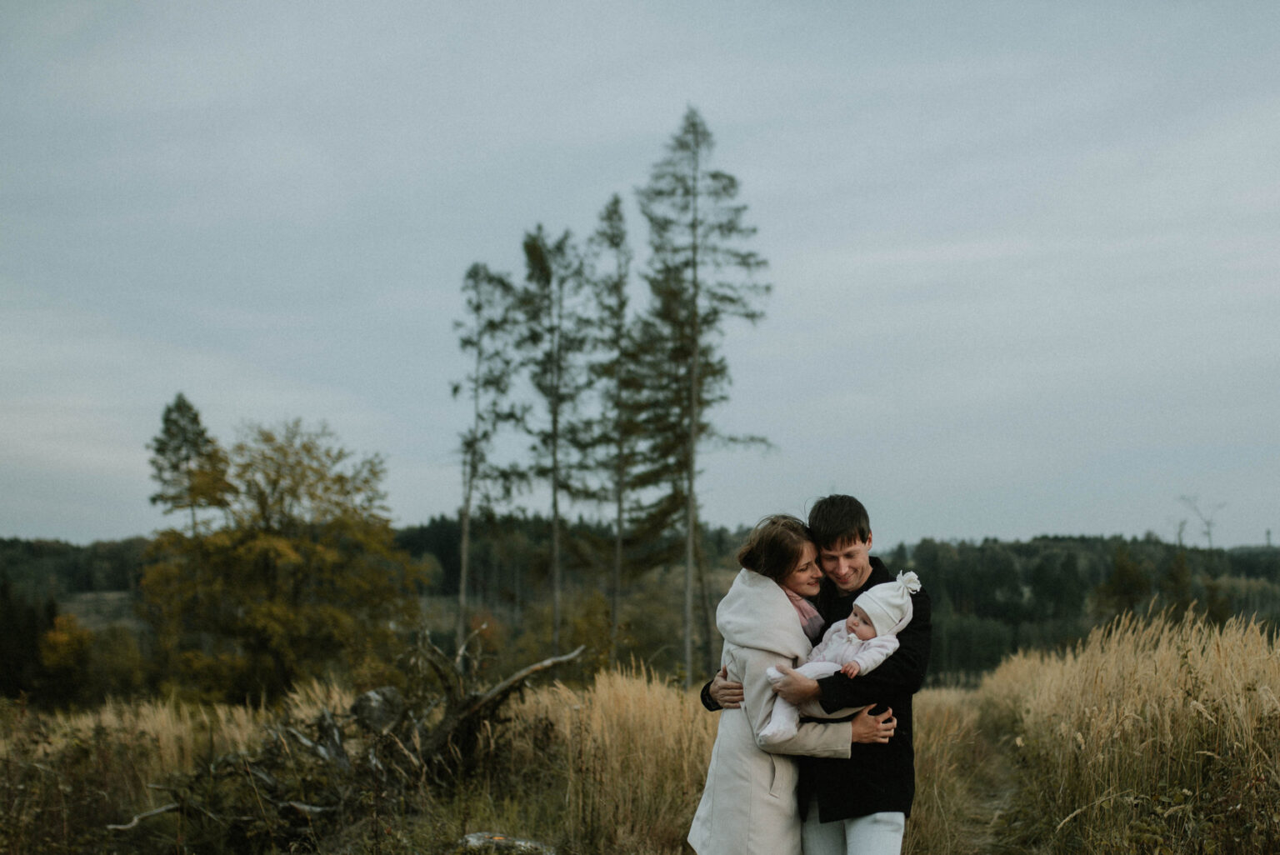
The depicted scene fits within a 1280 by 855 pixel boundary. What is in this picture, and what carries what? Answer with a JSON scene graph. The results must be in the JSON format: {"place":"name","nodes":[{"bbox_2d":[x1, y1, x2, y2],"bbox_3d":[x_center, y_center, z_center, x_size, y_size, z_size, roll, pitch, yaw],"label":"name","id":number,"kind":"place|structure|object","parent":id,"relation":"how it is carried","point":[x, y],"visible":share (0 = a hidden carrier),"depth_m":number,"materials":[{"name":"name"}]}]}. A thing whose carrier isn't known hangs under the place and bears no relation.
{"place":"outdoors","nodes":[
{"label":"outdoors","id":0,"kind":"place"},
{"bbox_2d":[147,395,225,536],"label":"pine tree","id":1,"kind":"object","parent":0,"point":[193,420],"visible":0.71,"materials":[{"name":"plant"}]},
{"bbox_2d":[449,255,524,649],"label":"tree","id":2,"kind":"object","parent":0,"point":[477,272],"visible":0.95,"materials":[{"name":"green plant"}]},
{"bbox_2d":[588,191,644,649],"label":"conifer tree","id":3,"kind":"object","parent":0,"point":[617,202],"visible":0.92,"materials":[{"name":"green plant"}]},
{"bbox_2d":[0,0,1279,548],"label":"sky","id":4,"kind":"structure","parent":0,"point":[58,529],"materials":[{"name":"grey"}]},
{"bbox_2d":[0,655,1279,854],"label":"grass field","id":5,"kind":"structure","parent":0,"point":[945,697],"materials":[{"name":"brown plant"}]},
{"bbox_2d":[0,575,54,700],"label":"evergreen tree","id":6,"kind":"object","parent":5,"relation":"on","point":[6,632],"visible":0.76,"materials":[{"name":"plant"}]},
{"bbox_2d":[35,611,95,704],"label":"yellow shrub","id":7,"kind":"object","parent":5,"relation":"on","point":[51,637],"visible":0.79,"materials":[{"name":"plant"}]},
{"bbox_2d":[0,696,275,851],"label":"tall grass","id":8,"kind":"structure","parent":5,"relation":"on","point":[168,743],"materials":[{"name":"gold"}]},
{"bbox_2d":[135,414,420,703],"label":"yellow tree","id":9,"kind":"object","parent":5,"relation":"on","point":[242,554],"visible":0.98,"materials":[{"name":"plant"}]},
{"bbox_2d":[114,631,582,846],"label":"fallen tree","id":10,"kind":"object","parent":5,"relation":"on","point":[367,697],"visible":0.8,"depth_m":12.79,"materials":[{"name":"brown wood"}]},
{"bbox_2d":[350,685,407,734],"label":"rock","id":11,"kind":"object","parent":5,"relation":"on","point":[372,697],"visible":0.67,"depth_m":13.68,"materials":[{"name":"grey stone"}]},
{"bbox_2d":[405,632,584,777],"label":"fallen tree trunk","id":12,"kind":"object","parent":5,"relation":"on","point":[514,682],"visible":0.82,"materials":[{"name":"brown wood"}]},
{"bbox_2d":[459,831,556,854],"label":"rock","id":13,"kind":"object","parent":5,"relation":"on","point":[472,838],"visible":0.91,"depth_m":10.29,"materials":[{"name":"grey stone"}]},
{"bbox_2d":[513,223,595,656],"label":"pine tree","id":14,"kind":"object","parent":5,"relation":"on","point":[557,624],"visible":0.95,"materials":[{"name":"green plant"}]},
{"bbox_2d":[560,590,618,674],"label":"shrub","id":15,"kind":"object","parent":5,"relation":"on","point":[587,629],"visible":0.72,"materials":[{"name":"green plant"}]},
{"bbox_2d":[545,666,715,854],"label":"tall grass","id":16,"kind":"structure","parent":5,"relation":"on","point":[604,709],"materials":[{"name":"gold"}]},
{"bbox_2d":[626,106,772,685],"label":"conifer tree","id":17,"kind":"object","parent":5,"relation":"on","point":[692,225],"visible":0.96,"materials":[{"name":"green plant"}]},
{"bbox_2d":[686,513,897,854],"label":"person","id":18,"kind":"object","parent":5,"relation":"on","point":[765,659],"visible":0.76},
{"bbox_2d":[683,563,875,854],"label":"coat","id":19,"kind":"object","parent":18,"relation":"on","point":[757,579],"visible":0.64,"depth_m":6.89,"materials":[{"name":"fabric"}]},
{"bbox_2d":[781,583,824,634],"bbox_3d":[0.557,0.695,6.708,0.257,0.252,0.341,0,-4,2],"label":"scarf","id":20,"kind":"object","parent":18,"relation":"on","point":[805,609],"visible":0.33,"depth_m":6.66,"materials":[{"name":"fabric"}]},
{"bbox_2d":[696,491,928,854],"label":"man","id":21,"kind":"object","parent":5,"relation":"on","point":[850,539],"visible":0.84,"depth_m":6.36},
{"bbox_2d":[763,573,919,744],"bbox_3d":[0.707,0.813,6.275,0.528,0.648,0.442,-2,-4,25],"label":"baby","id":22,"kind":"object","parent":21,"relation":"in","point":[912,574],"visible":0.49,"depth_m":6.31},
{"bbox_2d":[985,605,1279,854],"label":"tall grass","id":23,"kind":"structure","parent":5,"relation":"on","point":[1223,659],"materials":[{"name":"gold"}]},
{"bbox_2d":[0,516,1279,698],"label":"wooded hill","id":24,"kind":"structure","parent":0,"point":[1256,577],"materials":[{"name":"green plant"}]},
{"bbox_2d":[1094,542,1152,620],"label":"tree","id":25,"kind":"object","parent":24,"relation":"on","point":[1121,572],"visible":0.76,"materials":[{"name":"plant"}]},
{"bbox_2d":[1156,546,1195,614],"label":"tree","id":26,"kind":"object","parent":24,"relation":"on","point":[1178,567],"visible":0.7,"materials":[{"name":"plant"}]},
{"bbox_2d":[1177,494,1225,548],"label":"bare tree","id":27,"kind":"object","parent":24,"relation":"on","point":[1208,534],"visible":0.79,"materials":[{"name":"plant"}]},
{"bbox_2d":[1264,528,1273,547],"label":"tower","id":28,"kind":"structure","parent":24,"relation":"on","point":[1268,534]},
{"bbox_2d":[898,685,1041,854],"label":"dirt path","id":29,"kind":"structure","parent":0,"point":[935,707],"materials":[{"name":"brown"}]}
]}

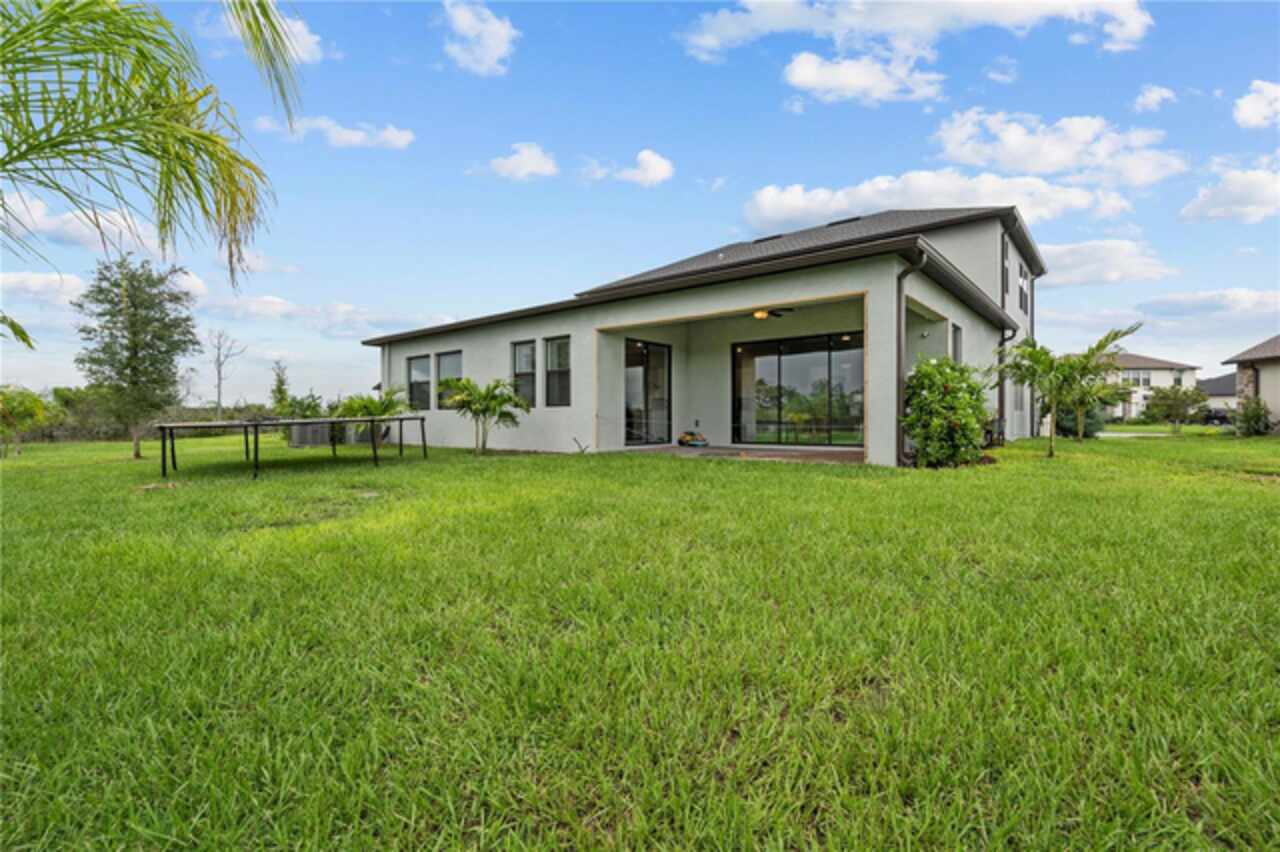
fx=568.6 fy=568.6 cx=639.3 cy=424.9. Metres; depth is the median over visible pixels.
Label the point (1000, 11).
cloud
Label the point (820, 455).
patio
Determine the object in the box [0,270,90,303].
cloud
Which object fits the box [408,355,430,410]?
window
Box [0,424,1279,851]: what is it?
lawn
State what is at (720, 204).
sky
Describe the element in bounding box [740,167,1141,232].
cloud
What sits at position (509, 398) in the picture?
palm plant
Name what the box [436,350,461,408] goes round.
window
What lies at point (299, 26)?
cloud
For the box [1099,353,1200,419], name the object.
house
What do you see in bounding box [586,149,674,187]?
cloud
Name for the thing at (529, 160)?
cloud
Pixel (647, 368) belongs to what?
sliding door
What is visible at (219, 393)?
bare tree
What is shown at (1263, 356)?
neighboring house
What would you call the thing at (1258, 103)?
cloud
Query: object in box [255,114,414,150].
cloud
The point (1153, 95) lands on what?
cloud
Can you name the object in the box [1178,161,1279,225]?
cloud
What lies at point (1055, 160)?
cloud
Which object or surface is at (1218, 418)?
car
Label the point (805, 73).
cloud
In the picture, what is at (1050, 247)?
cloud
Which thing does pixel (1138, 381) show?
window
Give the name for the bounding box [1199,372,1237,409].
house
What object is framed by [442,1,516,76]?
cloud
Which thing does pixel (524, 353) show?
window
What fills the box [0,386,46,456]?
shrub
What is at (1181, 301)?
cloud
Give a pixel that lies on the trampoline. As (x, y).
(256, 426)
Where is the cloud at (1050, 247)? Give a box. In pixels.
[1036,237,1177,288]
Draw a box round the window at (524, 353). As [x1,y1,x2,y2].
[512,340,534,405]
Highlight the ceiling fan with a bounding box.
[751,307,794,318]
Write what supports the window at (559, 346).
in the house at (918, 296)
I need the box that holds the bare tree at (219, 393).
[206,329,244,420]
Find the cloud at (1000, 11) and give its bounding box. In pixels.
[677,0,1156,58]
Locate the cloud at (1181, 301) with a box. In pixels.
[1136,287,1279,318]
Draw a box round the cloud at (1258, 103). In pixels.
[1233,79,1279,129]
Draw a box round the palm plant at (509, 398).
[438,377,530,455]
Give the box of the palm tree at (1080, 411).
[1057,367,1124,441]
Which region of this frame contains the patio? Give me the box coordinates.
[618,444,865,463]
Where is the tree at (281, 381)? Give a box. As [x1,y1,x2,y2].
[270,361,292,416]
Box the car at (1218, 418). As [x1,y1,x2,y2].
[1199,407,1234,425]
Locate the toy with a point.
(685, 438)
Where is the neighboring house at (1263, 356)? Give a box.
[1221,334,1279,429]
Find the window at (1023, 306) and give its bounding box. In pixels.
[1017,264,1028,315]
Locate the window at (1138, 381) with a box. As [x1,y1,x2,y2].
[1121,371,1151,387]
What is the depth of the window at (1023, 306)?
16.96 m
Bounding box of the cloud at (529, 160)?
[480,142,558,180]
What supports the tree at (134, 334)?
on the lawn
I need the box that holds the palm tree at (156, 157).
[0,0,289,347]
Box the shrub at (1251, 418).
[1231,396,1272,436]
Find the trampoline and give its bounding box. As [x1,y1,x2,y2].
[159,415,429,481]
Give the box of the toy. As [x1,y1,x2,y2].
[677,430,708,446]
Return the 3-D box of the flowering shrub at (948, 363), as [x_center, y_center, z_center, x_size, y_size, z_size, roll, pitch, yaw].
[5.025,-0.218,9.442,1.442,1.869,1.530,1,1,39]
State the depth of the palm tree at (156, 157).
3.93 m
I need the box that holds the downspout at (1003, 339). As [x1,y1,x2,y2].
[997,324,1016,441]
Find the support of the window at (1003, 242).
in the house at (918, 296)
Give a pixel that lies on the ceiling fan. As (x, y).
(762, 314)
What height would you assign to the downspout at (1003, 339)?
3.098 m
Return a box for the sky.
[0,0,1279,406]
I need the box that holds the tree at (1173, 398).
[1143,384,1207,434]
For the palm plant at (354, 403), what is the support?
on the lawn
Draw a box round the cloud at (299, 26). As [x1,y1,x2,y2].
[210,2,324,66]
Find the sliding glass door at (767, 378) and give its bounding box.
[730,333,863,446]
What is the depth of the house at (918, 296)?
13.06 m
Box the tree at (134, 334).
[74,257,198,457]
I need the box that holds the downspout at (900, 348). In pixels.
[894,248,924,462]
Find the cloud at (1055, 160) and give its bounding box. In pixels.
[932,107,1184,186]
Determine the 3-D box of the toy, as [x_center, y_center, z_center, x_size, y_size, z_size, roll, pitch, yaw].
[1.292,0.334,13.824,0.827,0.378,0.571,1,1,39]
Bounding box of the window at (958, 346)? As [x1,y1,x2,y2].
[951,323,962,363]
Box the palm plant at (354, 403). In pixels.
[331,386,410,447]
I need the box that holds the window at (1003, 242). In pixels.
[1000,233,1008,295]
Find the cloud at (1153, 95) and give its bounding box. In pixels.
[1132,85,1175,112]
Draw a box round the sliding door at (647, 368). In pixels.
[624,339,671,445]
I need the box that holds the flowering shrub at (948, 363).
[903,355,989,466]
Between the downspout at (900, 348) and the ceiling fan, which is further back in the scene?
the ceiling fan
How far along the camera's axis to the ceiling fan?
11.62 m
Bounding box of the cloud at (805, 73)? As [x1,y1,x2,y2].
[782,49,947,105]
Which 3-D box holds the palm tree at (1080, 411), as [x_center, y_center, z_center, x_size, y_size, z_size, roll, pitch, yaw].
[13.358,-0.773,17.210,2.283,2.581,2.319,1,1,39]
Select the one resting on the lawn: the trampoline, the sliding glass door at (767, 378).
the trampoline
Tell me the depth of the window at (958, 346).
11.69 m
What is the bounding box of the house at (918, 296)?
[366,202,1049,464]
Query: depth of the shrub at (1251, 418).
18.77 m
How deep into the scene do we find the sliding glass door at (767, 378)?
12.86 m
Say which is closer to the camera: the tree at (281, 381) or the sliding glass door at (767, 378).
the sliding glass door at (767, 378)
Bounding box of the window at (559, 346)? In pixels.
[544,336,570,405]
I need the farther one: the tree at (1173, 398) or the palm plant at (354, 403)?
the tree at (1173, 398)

+++

■ Problem requirements:
With the line containing "Between the downspout" as the first and the last line of the data as the final one, copy every line between them exactly, those two included.

■ Answer box:
Between the downspout at (900, 348) and the ceiling fan, which is further back in the scene?
the ceiling fan
How far along the camera's axis to the ceiling fan?
11.62 m
Bounding box of the cloud at (805, 73)? As [x1,y1,x2,y2].
[782,49,947,105]
Which 3-D box holds the palm tree at (1080, 411), as [x_center, y_center, z_center, x_size, y_size, z_size, roll, pitch, yaw].
[13.358,-0.773,17.210,2.283,2.581,2.319,1,1,39]
Select the one resting on the lawn: the trampoline, the sliding glass door at (767, 378).
the trampoline
Tell me the depth of the window at (958, 346).
11.69 m
What is the bounding box of the house at (918, 296)?
[366,202,1049,464]
Query: depth of the shrub at (1251, 418).
18.77 m
How deep into the scene do we find the sliding glass door at (767, 378)?
12.86 m
Say which is closer to the camera: the tree at (281, 381) or the sliding glass door at (767, 378).
the sliding glass door at (767, 378)
Bounding box of the window at (559, 346)? In pixels.
[544,336,570,405]
I need the farther one: the tree at (1173, 398) or the palm plant at (354, 403)?
the tree at (1173, 398)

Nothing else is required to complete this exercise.